Âlemde insan her şeyden etkilenir, fakat etkilendiği şeylerin tıpkısı değildir. Elma yedim, elma olmadım. Kuzu yedim, kuzu değilim; ancak elma da kuzu da bende cana dönüştü. Bir karıncanın izi bazen insanın sonsuzluğuna köprü olmaz mı?
İçimde yatan harfleri çoğu zaman çığlıklar bile uyandıramaz, ama bir kalbin can eriten, ciğerdelen nâlesi onlara aşk elbisesi giydirebilir. Aşk meydanında hudut yoktur ki, harfleri tutabilesin. O meydana giren kurşunu yer ve nefsini öldürerek (ıslah ederek) ebediyyen dirilir.
"Kendi teessürlerinizin size yanlış okutması değil", inleyişinizin temelinde, bu meydanın mensubu olmak yatmaktadır. Yaralarınız derindir, ama her yaranız gönlünüze yol açmıştır. Hüznü anlayanın başka bir şey anlamaya ihtiyacı var mıdır? Hüznün kimlik cüzdanından Muhammedî nûr yansır. Hüzün, insanın canından cânanına, cânanından canına tuttuğu aynadır, orada yalnızca yokluğun AŞK denilen sırrı gözükür.
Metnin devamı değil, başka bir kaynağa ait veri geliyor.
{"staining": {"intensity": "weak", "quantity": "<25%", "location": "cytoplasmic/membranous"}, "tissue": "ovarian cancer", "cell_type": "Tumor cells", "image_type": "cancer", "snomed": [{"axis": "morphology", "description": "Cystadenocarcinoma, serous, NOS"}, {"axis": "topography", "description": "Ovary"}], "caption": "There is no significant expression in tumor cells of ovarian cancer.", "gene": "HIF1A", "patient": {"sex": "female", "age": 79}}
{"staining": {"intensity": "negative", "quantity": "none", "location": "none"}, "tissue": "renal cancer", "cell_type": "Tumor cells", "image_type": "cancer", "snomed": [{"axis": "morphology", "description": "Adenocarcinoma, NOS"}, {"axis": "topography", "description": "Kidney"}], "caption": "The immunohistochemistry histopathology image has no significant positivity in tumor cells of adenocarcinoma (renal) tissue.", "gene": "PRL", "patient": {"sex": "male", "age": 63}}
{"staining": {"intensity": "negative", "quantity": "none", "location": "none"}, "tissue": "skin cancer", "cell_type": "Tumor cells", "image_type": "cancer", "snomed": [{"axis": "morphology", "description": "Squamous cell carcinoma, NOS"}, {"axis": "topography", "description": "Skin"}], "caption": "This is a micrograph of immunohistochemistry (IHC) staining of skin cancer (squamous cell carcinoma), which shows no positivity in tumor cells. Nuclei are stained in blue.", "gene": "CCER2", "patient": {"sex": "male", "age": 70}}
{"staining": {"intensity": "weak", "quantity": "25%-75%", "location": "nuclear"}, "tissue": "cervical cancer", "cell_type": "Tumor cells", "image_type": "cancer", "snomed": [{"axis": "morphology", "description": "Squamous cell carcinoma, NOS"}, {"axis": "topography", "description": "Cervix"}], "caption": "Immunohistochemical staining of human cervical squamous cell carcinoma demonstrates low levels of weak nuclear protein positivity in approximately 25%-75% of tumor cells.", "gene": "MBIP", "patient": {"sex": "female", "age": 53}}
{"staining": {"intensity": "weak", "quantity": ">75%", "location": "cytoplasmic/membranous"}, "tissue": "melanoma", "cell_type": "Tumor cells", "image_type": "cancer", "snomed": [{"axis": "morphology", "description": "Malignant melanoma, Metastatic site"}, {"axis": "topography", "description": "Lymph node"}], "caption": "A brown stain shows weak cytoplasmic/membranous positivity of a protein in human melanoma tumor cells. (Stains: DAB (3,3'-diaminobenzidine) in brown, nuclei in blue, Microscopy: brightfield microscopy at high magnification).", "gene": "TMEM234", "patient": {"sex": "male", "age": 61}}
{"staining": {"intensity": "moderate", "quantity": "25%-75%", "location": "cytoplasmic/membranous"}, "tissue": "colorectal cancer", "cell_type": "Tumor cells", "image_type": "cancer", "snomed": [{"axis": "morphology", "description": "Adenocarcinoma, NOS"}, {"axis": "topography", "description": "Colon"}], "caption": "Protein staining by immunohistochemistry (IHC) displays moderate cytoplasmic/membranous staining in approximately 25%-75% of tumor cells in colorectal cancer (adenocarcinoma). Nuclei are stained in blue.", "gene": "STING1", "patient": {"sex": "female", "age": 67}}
Cemil Meriç merhum, "Altını hiç sevmedim; çünkü onun mazisi kirli; onun için savaşlar olmuş, kan dökülmüştür. Fakat cam öyle mi, bir kalbi var, kırılıverir" der. Elmas, kömürün çilesi, kristal kumun. Kömür, çilenin tezgâhında pişerek böylesine değer kazanabiliyor da, insan AŞK çilesi çekerek, kalbini, Rabbinin yansıdığı bir nûr yumağı haline getiremez mi? İşte o zaman hayat anlam kazanır, her şey yerli yerine oturur.
Hayatından "Hû"yu kovan insanlar huzur arıyorlar. Huzurun "Hû"su kovulunca, geriye yalnız "zur" kalır ki, onun da hiçbir anlamı yoktur.
Bütün bunlar "hüzünlü" bir gönül için. Bize ayna tutana biz can tutarız. Bu canda yalnızca Sevgililer Sevgilisi'nin kokusu tüter.
Ağlayan harflerin her birinin ayrı bir âlem olarak karşımıza çıkacak olduğu güne selâm olsun.